• ABOUT THIS EXERCISE
Your reply should reproduce all the data below exactly while excluding the pictures.
===============
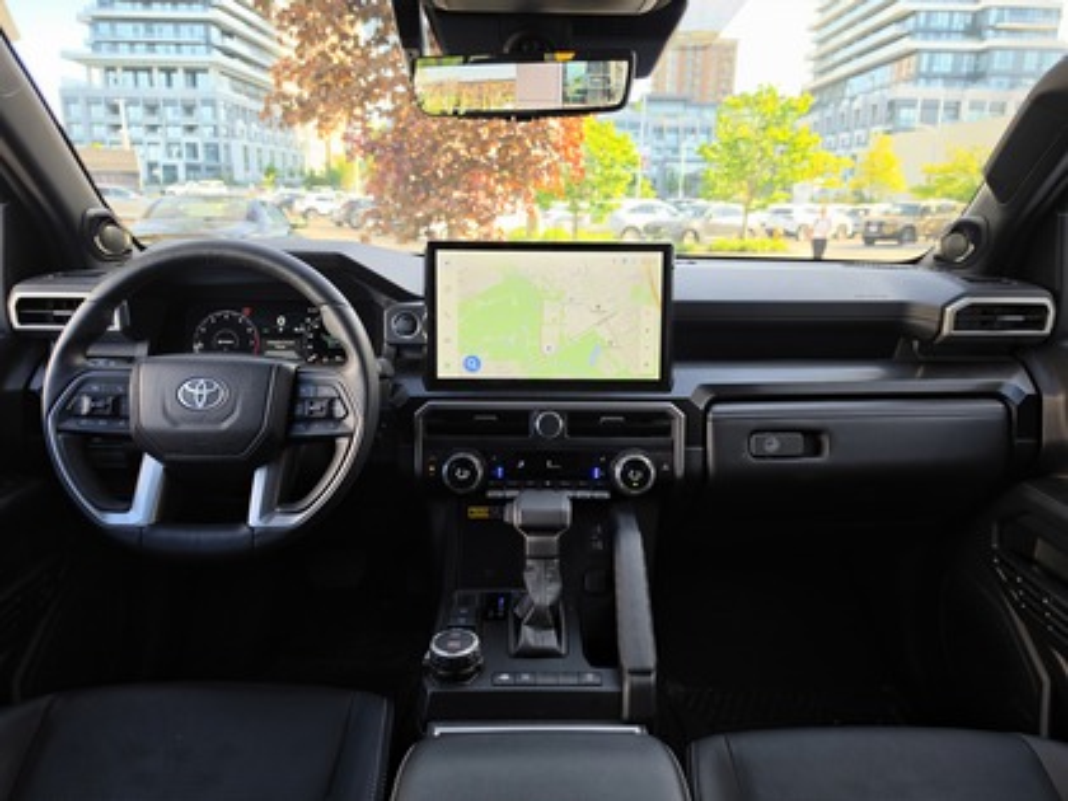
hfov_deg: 73.9
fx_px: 710
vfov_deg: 58.9
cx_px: 534
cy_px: 400
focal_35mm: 23
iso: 20
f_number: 1.4
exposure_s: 1/180
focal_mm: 6.5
===============
• REPLY
hfov_deg: 73.9
fx_px: 710
vfov_deg: 58.9
cx_px: 534
cy_px: 400
focal_35mm: 23
iso: 20
f_number: 1.4
exposure_s: 1/180
focal_mm: 6.5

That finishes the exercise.